We compared the power overhead to ProTRR, assuming a fixed die size.
What is new compared to previous mitigations?
The new in-DRAM mitigation REGAm that we designed based on REGA is the first mitigation that can protect against current and future Rowhammer attacks. It protects devices independently from their blast diameter and covers devices with very low Rowhammer thresholds (as small as 133).
REGAm does not use states or counters, removing the heavily limiting condition of knowing all the possible interactions between different rows a-priori.
Following, we provide answers to the most frequently asked questions about our work.

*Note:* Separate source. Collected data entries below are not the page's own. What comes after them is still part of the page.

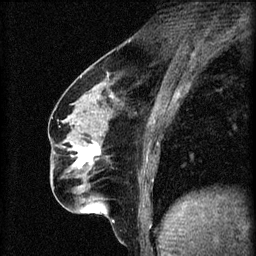
Breast MRI (dynamic contrast-enhanced), one sagittal slice. Slice 26 of 60 in the series (ordered by position). 3 images stored at this slice position (order not interpretable as contrast timing). 1.5 T. TE 4.2 ms, TR 8.2 ms. 2 mm slice thickness. 256 × 256 image matrix, field of view 180 × 180 mm. Patient: female, 56 years.
Annotated regions visible in this slice (semi-automatic segmentation, software-assisted and operator-edited):
- analysis volume of interest (the breast-tissue region the enhancement analysis was run in; not a lesion): bounding box [x1, y1, x2, y2] px = [62, 136, 111, 179]
- tumour enhancement mask (voxels above the 70 % enhancement threshold inside the analysis volume of interest): [76, 142, 100, 169]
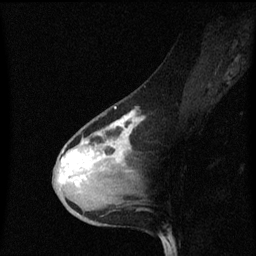
Breast MRI (dynamic contrast-enhanced), one sagittal slice. Position 38 of 60 along the scan axis. Dynamic contrast-enhanced series, image 2 of 3 at this slice position (ordered by acquisition). 1.5 T. TE 4.2 ms, TR 8.4 ms. 2 mm slice thickness. 256 × 256 image matrix, field of view 200 × 200 mm. Female patient, age 38 years. Case-level facts recorded for this patient, not image findings: setting: breast cancer imaged before/during neoadjuvant chemotherapy; receptor status: HR-positive, HER2-negative.
Structures marked on this image (semi-automatically segmented with operator editing):
- analysis volume of interest (the breast-tissue region the enhancement analysis was run in; not a lesion): bounding box <54,102,141,205> (left, top, right, bottom; pixels)
- tumour enhancement mask (voxels above the 70 % enhancement threshold inside the analysis volume of interest): <60,110,141,181>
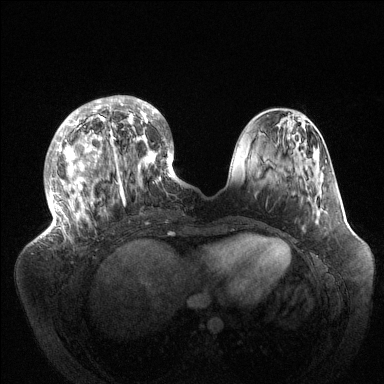
Breast MRI (dynamic contrast-enhanced), one axial slice; position 43 of 144 along the scan axis; dynamic contrast-enhanced series, time point 2 of 6 at this slice position (early post-contrast); 1.5 T; TE 1.5 ms, TR 4.6 ms; 384 × 384 image matrix, field of view 420 × 420 mm. Female patient.
Outlined on this slice (semi-automatic segmentation, software-assisted and operator-edited):
- enhancing-tissue mask used for the functional tumour volume (all voxels passing the contrast-enhancement thresholds inside the analysis volume; usually the tumour): bounding box <47,95,183,237> (left, top, right, bottom; pixels)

- What is the difference between REGA and ProTRR?
ProTRR is an optimal in-DRAM mitigation based on TRR or RFM. However, TRR and RFM are not sustainable in the long term. The periodic nature of additional refreshes require ProTRR to keep track of many victims, especially for smaller thresholds and more victims per aggressor. Instead, REGA is stateless and has a constant area overhead, independently from the threshold and blast diameter.
- Is REGAm compatible with the JEDEC standard?
REGAm is fully compatible with the main DDR JEDEC standard. To use V greater than 2 in DDR5 (i.e., when the threshold is smaller than 517), the SPD standard needs to be slightly adjusted.
- Why is it important to have a fully in-DRAM Rowhammer mitigation?
Rowhammer is a DRAM problem, and as such, it should be resolved in DRAM. Forcing CPUs to fix Rowhammer will result in fragmented mitigations in both CPU and DRAM, making it very difficult to reason about security.
- Is REGA vendor-specific?
No, although our model is based on a specific vendor, we also evaluated cases of worse transistor sizes, still obtaining correct operation. Moreover, REM uses lower voltages than usual, making adhering to timings harder than usual (not easier).
- Does REGA work for ECC devices?
Yes, it does. The timing parameter of interest for REGA is tRAS, which is the same for ECC devices.
- Is the REGA model (REM) open-source?
Yes! You can find it on GitHub.
We thank our anonymous reviewers for their valuable feedback. This work was supported by the Swiss National Science Foundation under NCCR Automation, grant agreement 51NF40 180545, the Swiss State Secretariat for Education, Research and Innovation under contract number MB22.00057 (ERC-StG PROMISE), and a Microsoft Swiss JRC grant.
- 15.05.2023: We have found a configuration mistake in our gem5 simulations, leading to effectively running all our simulations without the L3 cache enabled, thus showing the worst-case results for REGA. We have added new results with L3 enabled in the appendix. We updated the paper on our website. The previous version can be found here.